# Avatar???



## hawk (Oct 1, 2007)

Hi,

As you can see I have an image of my BMD (big majestic dog) for my avatar. Where is it that most of you have found your composer avatars?

In case your interested my dog is a BMD Bernese Mountain Dog. His name is Odin Jara. In this photo he was about 1 1/2 years old. Now he is 3 1/2. He weighs about 120lbs. BMD's are wonderful animals.


----------



## von (Oct 9, 2007)

hm...i chose my avatar because i recently learnt that the 'music scores' from the comic peanuts are extracts from beethoven pieces  lol


----------



## ChamberNut (Jan 30, 2007)

hawk said:


> Hi,
> 
> As you can see I have an image of my BMD (big majestic dog) for my avatar.

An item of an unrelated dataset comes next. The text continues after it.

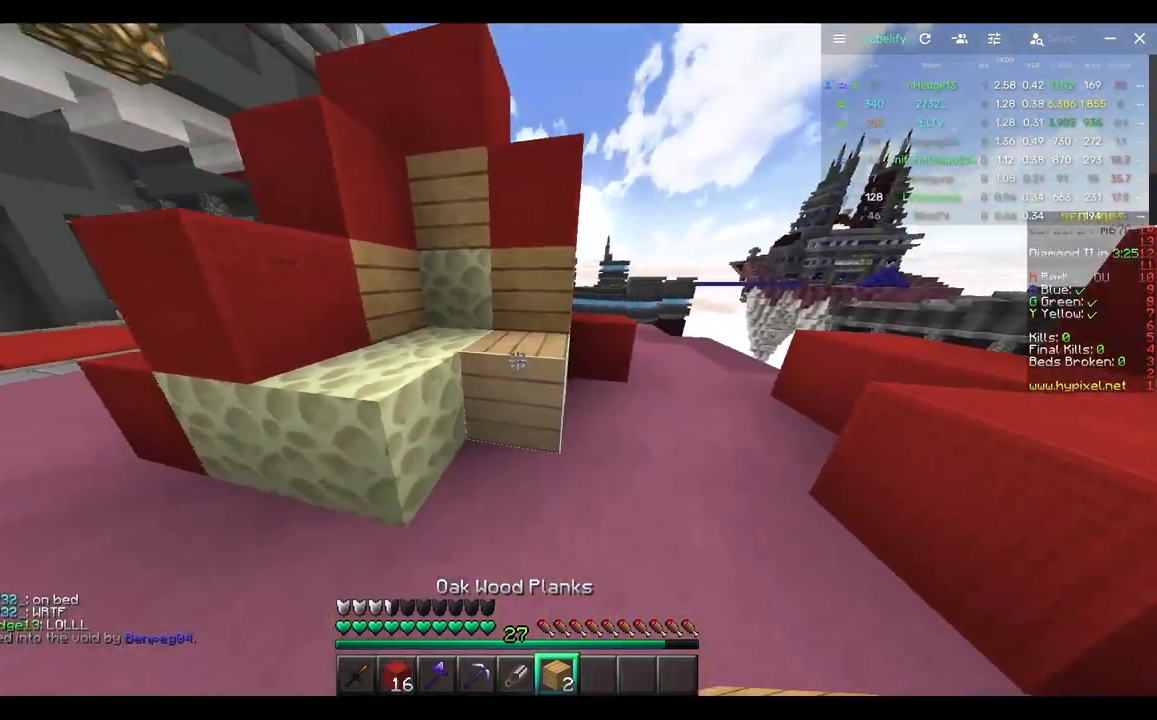
{"keys": ["d"], "mouse": [], "events": [[250, "mouse_right", "down"], [300, "d", "down"], [367, "mouse_right", "up"]]}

Where is it that most of you have found your composer avatars?
> 
> In case your interested my dog is a BMD Bernese Mountain Dog. His name is Odin Jara. In this photo he was about 1 1/2 years old. Now he is 3 1/2. He weighs about 120lbs. BMD's are wonderful animals.


I got my composer avatar from doing a search on Google images.

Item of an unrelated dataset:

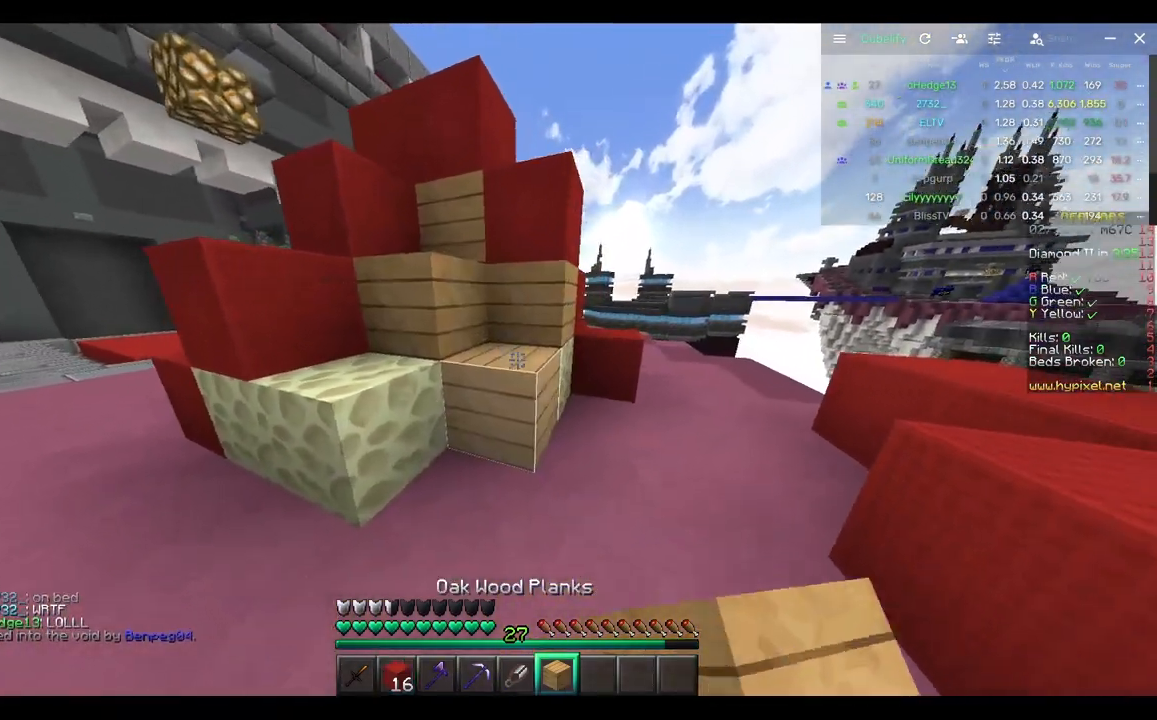
{"keys": [], "mouse": ["right"], "events": [[133, "d", "up"], [450, "mouse_right", "down"]]}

Two doors down from us, the woman has two dogs, one of them a Bernese Mountain Dog. What a beautiful specimen of a dog!

As for me, we just got a pug puppy 1 1/2 months ago, her name's Beatrice.


----------



## Edward Elgar (Mar 22, 2006)

I got my avatar from a picture I took of myself back in 1889!
You should see how I look now!


----------



## Krummhorn (Feb 18, 2007)

The avatar I use came from a template I downloaded from somewhere years back. It is representative of what I play for a living.

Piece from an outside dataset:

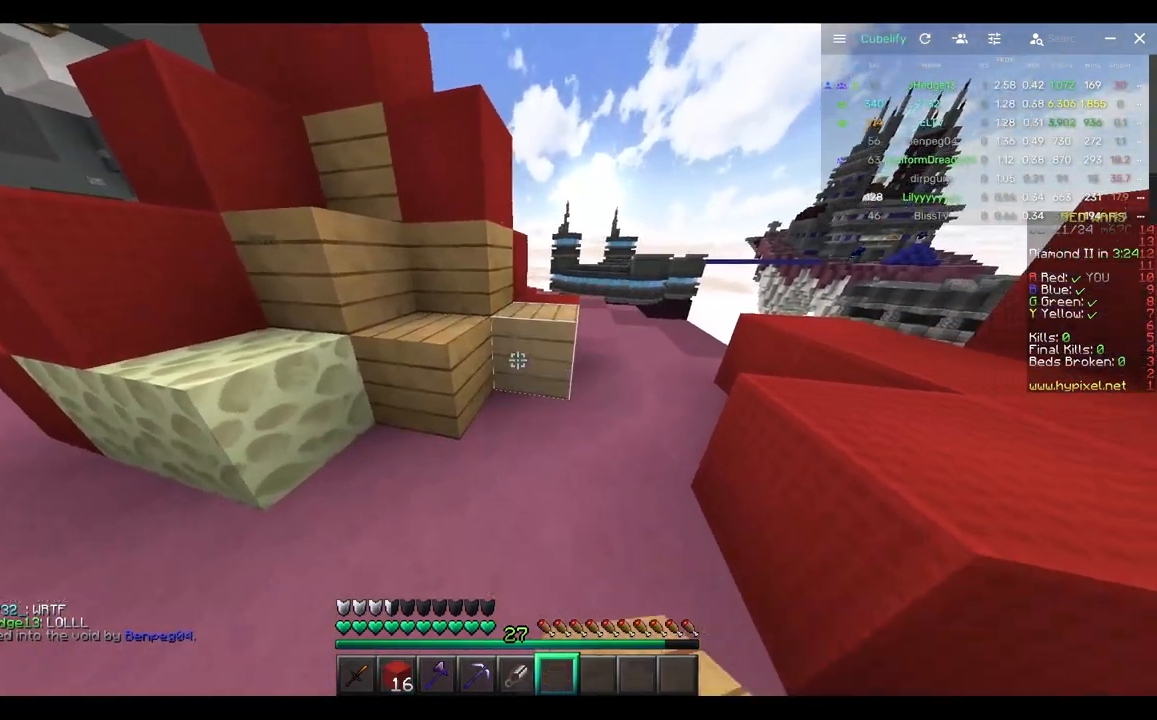
{"keys": ["a"], "mouse": [], "events": [[50, "mouse_right", "up"], [433, "a", "down"]]}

Great answer, Edward Elgar ... I roared with laughter.

Kh


----------



## hawk (Oct 1, 2007)

Thanks for your reply's. I spent way too long looking for the magical avatar page on this forum 
E. Elgar thanks for the laugh...you are of course joking aren't you 

Peace
Hawk


----------



## Handel (Apr 18, 2007)

Avatar comes from a portrait of Handel by Balthasar Denner (c. 1726-1728).


----------



## oisfetz (Dec 11, 2006)

I've just change mine. I'suppose all of you know those three amateur players.
Pity they didn't recorded together as a trio. But 2 of them recorded a sonata,
and 2 a concerto.


----------



## StlukesguildOhio (Dec 25, 2006)

As a visual artist and art educator I needed to choose something artistic, didn't I? I've long been enamored of medieval art and the rose-window from Chartres cathedral is one of the most magnificent products of that age. I'm also fascinated with the manner in which that image (abstract as it is) suggests something musical... as well as something deeply spiritual... something like BACH! Clearly my favorite composer.


----------